Is this harmonized approach to be welcomed? Perhaps. But as shown by Infopaq it can have negative consequences for European information products. The court found that there was sufficient intellectual creation of the author of the work that the 11 words extracted for the index were infringing. One can imagine the US information industry laughing at the result: a country where information products have produced huge economic benefit (think of the value of Google) through creative forms of indexing and accessing materials. Little wonder that Europe’s information industry seems so insipid.
A second problem is the notion of the author’s intellectual creation, which seems to be a return to the romantic ideal of the artist in the garret, whose spark creates the work. Many of the works being produced today do not come from such a context, rather being the product of industrial processes. Software, for example, is one such. Given the relatively poor understanding of software by many judges, one wonders just how they will be able to determine what is creative and what is not in any given piece of program code. For example in SAS [3] , the CJEU appeared (in my view) to have got to the correct result but through a rather odd view of what software is. They would have been better (once again, in my view) to have been approaching the problem from a more functional angle rather than one of originality. Certainly, for information products functionality is probably a more difficult aspect (as the history of software litigation has shown) for judges to deal with. Rosati’s overview of the case notes [p184/5] these difficulties.

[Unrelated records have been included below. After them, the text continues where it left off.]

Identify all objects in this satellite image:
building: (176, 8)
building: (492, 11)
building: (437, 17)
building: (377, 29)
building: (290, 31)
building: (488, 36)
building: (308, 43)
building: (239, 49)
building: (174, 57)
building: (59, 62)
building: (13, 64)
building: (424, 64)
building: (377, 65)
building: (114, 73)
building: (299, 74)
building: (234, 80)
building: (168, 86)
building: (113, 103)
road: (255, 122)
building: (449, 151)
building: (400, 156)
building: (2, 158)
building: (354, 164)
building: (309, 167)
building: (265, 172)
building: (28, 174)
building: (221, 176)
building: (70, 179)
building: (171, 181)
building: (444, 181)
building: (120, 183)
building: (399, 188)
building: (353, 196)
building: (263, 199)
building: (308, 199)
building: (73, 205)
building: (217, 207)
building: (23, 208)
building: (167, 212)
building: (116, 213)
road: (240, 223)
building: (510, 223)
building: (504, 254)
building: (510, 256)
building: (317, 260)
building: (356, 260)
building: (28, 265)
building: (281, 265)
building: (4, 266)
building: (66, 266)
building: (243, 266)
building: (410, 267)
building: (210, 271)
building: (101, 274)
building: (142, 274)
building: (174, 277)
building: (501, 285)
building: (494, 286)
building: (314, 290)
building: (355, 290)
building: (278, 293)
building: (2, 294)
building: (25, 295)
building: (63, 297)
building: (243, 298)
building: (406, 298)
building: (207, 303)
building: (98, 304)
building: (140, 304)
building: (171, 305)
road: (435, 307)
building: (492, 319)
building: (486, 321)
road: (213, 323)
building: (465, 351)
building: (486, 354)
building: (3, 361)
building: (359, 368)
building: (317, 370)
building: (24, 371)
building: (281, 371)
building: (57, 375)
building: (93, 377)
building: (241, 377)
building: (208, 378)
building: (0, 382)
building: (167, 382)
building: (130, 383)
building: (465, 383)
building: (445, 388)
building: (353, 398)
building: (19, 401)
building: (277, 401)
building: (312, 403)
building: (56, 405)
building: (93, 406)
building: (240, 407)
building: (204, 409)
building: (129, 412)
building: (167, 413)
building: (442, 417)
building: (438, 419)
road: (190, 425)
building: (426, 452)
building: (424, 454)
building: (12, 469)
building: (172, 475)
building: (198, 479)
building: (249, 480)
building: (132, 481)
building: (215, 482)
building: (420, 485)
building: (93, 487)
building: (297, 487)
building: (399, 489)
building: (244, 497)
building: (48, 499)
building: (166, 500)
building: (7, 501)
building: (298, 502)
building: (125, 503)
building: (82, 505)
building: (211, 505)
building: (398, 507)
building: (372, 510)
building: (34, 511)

After this review of cases, Rosati moves onto current harmonization projects: the Copyright Principles Project, the Wittem Group, and the current views of the EC itself on the need for harmonization.
Overall, Rosati’s text provides a very accessible view of the topic. I have some scepticism that harmonization of originality is really the most central problem for the copyright system, but she puts her case across well.
[1] Case C-5/08 Infopaq International A/S v Danske Dagblades Forening [2009]
[2] Directive 2001/29/EC of the European Parliament and of the Council of 22 May 2001 on the harmonisation of certain aspects of copyright and related rights in the information society.
[3] Case C-406/10 SAS Institute Inc v World Programming Inc.